Stur wie eine Eselin
Die Wahrheit ist ja bekanntlich ein stark umworbenes, kostbares Gut. Und sieht je nach Blickwinkel sehr unterschiedlich aus.
Sind die gelben Westen rot oder braun? Eine Frage, die umtreibt. Sind die Gilets jaunes bloss ein randalierender Haufen autoverrückter Wutbürgerinnen und -bürger? In den Fussstapfen der rechtsextremen Marine Le Pen? Oder sind sie eine soziale Bewegung gegen Macrons forcierte neoliberale Politik? Gegen seinen Sozialsadismus? Der «Präsident der Superreichen» kann es nicht lassen, die kleinen Leute als arbeitsscheu zu beschimpfen. Sind die Gilets jaunes also ein Aufstand gegen Macrons Klassenhass? Eindeutig, schreibt Frankreich-Spezialist Oliver Fahrni im grossen work-Dossier. Eine soziale Revolte, die sich zudem rasant politisiere: «Was mit einem Blog gegen die Dieselsteuer begann, wurde in wenigen Wochen zur Forderung nach mehr Kaufkraft, dann zur Kritik an der Ungleichheit in der Gesellschaft.» Immer lauter fordern die Gilets jaunes inzwischen neue Volksrechte.
Die Gilets jaunes sind eine soziale
Revolte.
UNTER DRUCK. Sie sind um die 45, mehrheitlich Arbeiterinnen und Arbeiter, Angestellte, Kleingewerbler.

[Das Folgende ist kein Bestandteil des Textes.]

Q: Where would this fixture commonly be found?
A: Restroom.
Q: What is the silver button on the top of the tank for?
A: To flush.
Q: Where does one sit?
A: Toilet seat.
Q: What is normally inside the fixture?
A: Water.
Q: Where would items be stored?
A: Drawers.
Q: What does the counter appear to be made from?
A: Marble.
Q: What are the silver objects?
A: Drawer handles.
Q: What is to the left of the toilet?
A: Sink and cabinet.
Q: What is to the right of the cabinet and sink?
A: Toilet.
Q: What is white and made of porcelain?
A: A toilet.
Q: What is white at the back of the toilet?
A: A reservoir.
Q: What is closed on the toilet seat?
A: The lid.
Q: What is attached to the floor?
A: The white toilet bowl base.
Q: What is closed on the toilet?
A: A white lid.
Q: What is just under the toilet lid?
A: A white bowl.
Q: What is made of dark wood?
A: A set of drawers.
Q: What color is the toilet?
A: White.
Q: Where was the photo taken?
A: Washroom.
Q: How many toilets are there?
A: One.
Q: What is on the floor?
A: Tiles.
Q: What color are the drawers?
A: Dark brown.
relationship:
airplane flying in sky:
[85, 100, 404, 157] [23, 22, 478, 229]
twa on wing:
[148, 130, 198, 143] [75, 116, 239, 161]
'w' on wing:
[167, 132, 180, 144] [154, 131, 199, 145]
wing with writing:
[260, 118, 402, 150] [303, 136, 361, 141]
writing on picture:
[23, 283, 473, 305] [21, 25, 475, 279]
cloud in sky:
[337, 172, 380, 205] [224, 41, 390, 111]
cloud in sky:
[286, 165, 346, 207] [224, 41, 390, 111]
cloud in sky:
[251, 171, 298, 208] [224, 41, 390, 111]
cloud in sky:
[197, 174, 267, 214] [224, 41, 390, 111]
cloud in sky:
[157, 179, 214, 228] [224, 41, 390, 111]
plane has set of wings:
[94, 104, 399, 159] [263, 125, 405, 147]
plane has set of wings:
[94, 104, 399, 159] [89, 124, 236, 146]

Ihre ökonomische Situation hat sich in den vergangenen Jahren verschlechtert. Ihre Löhne und Jobs sind unter Druck. Umfragen zeigen: Die Gilets jaunes fühlen eher links, wählen tendenziell aber rechts. Um den verhassten Macron los zu werden, würden sie Le Pen in Kauf nehmen. Seit er ihnen mit hemmungsloser Repression kommt, sowieso. Die Gelbwesten halten auch nichts von den Sozialisten. Macron-Vorgänger und Sozialist François Hollande war schliesslich selber Sozialabbauer – und Macron sein Wirtschaftsminister.
NICHTS VERSTANDEN. Auch in Italien blies Matteo Renzis Mitte-links-Regierung zwischen 2014 und 2016 zum Angriff auf die Sozialsysteme. Und auch in Italien sahen die Leute ihre Löhne und Renten schrumpfen. Sie fühlten sich in der Krise von links bis rechts verraten. Also gingen sie hin und wählten ganz rechts. Jetzt herrscht in Italien ein «aggressives, rassistisches» Klima. Das sagt die abtretende Chefin der grössten italienischen Gewerkschaft CGIL, Susanna Camusso, im work-Interview. Die Grande Dame der italienischen Gewerkschaften attackiert aber auch die einst so stolze italienische Linke: «Sie hat vieles nicht verstanden.» Etwa, was es heisse, den Job zu verlieren. Arbeitslos und verunsichert zu sein. In Italien und in Frankreich liegen die Sozis deshalb matt im Graben. Viele hoffen nun auf die Gewerkschaften. Sie möchten Rassist Matteo Salvini das Grossmaul stopfen. Und ihren Annäherungskurs an die Gilets jaunes beschleunigen.